Constructor to create an X25519Keypair from a secret key given as a 32 byte Uint8Array.

X25519Keypair.secretKey

Returns the secret key as a Uint8Array. Note that this is a getter method, not a public property of the object.

X25519Keypair.publicKey

Returns the public key as a Uint8Array. Note that this is a getter method, not a public property of the object.

Registering in private access mode

To register in private access mode a register transaction must be submitted just as with other access modes.

Then we connect to the TSS servers in the DKG committee. The DKG committee consists of one TSS node from each signing sub-group, determined by the block number of the block containing the register transaction.

To find this, for each subgroup, we get the account IDs of all members using the staking pallet's signing_groups query with the signing group index number as the parameter.

Then we select a member of the subgroup by using the block number modulo the number of members of the subgroup. We check if that TSS server has fully a synced keyshare store using the staking pallet's is_validator_synced query with the account ID. If the server is not fully synced, we remove that TSS server from the list of servers, and repeat the selection process. If there are no fully synced validators in the subgroup, registration fails.

Once we have the account ID of the selected TSS server, we get their other details (IP address and x25519 public encryption key) by using the staking pallet's threshold_servers query with the account ID.

We create an array of ValidatorInfo objects containing these details, and pass this to the runDkgProtocol function, together with the user's secret sr25519 signing key.

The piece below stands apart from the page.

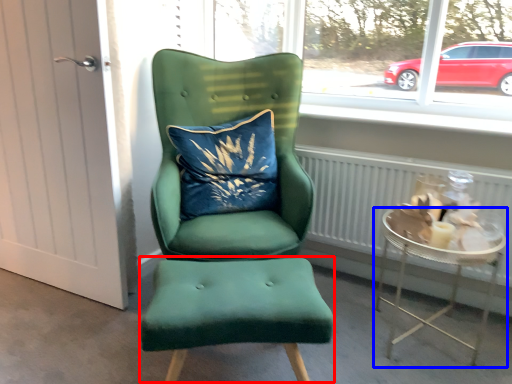
Question: Which of the following is the farthest to the observer, stool (highlighted by a red box) or table (highlighted by a blue box)?

Choices:
 (A) stool
 (B) table

Answer: (B)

runDkgProtocol returns a promise which if successful will resolve to a KeyShare. KeyShare has methods for serialization and de-serialization, to/from both JSON and binary (using bincode).

Signing in private access mode

The runSigningProtocol function also takes an array of ValidatorInfo objects. These should be selected using the message hash, exactly the same as the those used in a UserSignatureRequest.

runSigningProtocol needs to be run concurrently whilst making the user/sign_tx http requests, for example by using Promise.all. runSigningProtocol also takes the user's KeyShare as an argument, as well as the message hash, and the user's private sr25519 signing key and x25519 encryption key.

runSigningProtocol returns a promise which if successful will resolve to an ECDSA signature with recovery bit, encoded as a base64 string.